BEGIN
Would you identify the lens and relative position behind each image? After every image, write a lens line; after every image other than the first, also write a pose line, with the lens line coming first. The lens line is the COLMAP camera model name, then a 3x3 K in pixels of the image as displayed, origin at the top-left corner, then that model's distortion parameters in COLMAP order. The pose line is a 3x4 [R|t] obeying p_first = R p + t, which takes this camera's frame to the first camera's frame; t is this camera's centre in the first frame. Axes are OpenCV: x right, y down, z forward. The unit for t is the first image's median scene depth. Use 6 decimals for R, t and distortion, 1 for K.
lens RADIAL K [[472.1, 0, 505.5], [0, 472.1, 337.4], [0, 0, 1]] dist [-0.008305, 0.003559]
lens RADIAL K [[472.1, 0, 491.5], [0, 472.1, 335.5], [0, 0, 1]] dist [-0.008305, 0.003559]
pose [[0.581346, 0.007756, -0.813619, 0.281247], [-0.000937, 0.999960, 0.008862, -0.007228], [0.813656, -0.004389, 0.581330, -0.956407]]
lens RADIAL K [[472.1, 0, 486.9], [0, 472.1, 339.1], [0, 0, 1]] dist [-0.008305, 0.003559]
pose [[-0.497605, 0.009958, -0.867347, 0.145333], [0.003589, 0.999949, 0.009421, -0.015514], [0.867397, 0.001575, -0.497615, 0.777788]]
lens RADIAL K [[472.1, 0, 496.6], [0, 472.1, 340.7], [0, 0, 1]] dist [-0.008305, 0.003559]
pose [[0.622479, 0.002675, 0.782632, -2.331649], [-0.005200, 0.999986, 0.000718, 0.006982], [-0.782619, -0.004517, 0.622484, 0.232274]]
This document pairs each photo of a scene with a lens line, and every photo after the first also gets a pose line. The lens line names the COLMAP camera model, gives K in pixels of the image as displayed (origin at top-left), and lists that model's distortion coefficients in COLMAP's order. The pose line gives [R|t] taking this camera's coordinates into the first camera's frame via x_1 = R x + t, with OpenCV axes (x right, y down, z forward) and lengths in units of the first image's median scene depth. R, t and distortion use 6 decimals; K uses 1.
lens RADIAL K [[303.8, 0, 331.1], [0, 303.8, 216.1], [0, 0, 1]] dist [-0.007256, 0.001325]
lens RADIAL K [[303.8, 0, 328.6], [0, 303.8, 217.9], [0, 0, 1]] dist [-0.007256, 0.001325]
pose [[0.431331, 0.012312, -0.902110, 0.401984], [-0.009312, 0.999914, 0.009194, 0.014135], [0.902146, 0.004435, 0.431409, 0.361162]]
END
**Directions**
The entire listing has to be written out again exactly.

**Output below**
Would you identify the lens and relative position behind each image? After every image, write a lens line; after every image other than the first, also write a pose line, with the lens line coming first. The lens line is the COLMAP camera model name, then a 3x3 K in pixels of the image as displayed, origin at the top-left corner, then that model's distortion parameters in COLMAP order. The pose line is a 3x4 [R|t] obeying p_first = R p + t, which takes this camera's frame to the first camera's frame; t is this camera's centre in the first frame. Axes are OpenCV: x right, y down, z forward. The unit for t is the first image's median scene depth. Use 6 decimals for R, t and distortion, 1 for K.
lens RADIAL K [[472.1, 0, 505.5], [0, 472.1, 337.4], [0, 0, 1]] dist [-0.008305, 0.003559]
lens RADIAL K [[472.1, 0, 491.5], [0, 472.1, 335.5], [0, 0, 1]] dist [-0.008305, 0.003559]
pose [[0.581346, 0.007756, -0.813619, 0.281247], [-0.000937, 0.999960, 0.008862, -0.007228], [0.813656, -0.004389, 0.581330, -0.956407]]
lens RADIAL K [[472.1, 0, 486.9], [0, 472.1, 339.1], [0, 0, 1]] dist [-0.008305, 0.003559]
pose [[-0.497605, 0.009958, -0.867347, 0.145333], [0.003589, 0.999949, 0.009421, -0.015514], [0.867397, 0.001575, -0.497615, 0.777788]]
lens RADIAL K [[472.1, 0, 496.6], [0, 472.1, 340.7], [0, 0, 1]] dist [-0.008305, 0.003559]
pose [[0.622479, 0.002675, 0.782632, -2.331649], [-0.005200, 0.999986, 0.000718, 0.006982], [-0.782619, -0.004517, 0.622484, 0.232274]]
This document pairs each photo of a scene with a lens line, and every photo after the first also gets a pose line. The lens line names the COLMAP camera model, gives K in pixels of the image as displayed (origin at top-left), and lists that model's distortion coefficients in COLMAP's order. The pose line gives [R|t] taking this camera's coordinates into the first camera's frame via x_1 = R x + t, with OpenCV axes (x right, y down, z forward) and lengths in units of the first image's median scene depth. R, t and distortion use 6 decimals; K uses 1.
lens RADIAL K [[303.8, 0, 331.1], [0, 303.8, 216.1], [0, 0, 1]] dist [-0.007256, 0.001325]
lens RADIAL K [[303.8, 0, 328.6], [0, 303.8, 217.9], [0, 0, 1]] dist [-0.007256, 0.001325]
pose [[0.431331, 0.012312, -0.902110, 0.401984], [-0.009312, 0.999914, 0.009194, 0.014135], [0.902146, 0.004435, 0.431409, 0.361162]]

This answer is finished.